### Provided data
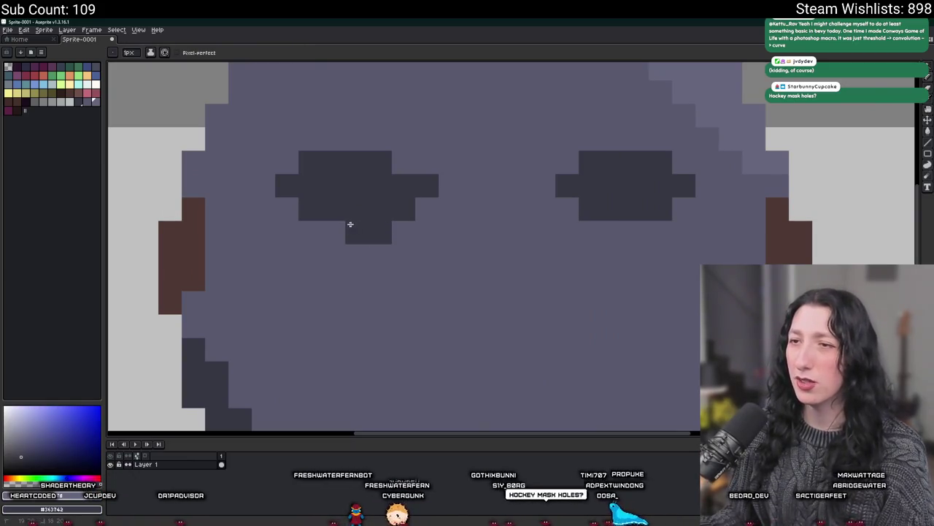
- Copy the finished left eye over the right eye, level with the left
{"action": "scroll", "coordinate": [318, 219], "scroll_direction": "down", "scroll_amount": 3}
{"action": "scroll", "coordinate": [412, 204], "scroll_direction": "up", "scroll_amount": 2}
{"action": "scroll", "coordinate": [380, 204], "scroll_direction": "down", "scroll_amount": 3}
{"action": "scroll", "coordinate": [403, 244], "scroll_direction": "down", "scroll_amount": 1}
{"action": "scroll", "coordinate": [403, 244], "scroll_direction": "up", "scroll_amount": 3}
{"action": "scroll", "coordinate": [403, 243], "scroll_direction": "down", "scroll_amount": 2}
{"action": "key", "text": "m"}
{"action": "scroll", "coordinate": [404, 244], "scroll_direction": "up", "scroll_amount": 2}
{"action": "mouse_move", "coordinate": [412, 243]}
{"action": "left_mouse_down"}
{"action": "mouse_move", "coordinate": [337, 204]}
{"action": "mouse_move", "coordinate": [520, 222]}
{"action": "left_mouse_up"}
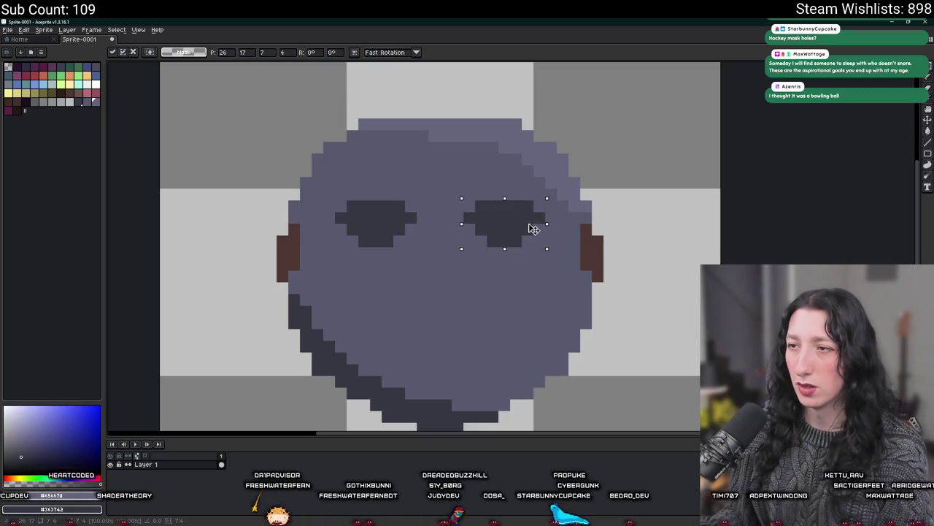
{"action": "left_click", "coordinate": [528, 313]}
{"action": "scroll", "coordinate": [525, 311], "scroll_direction": "down", "scroll_amount": 5}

### Required work
An exact copy of the data is required, with the pictures excluded.

### Exercise answer
- Copy the finished left eye over the right eye, level with the left
{"action": "scroll", "coordinate": [318, 219], "scroll_direction": "down", "scroll_amount": 3}
{"action": "scroll", "coordinate": [412, 204], "scroll_direction": "up", "scroll_amount": 2}
{"action": "scroll", "coordinate": [380, 204], "scroll_direction": "down", "scroll_amount": 3}
{"action": "scroll", "coordinate": [403, 244], "scroll_direction": "down", "scroll_amount": 1}
{"action": "scroll", "coordinate": [403, 244], "scroll_direction": "up", "scroll_amount": 3}
{"action": "scroll", "coordinate": [403, 243], "scroll_direction": "down", "scroll_amount": 2}
{"action": "key", "text": "m"}
{"action": "scroll", "coordinate": [404, 244], "scroll_direction": "up", "scroll_amount": 2}
{"action": "mouse_move", "coordinate": [412, 243]}
{"action": "left_mouse_down"}
{"action": "mouse_move", "coordinate": [337, 204]}
{"action": "mouse_move", "coordinate": [520, 222]}
{"action": "left_mouse_up"}
{"action": "left_click", "coordinate": [528, 313]}
{"action": "scroll", "coordinate": [525, 311], "scroll_direction": "down", "scroll_amount": 5}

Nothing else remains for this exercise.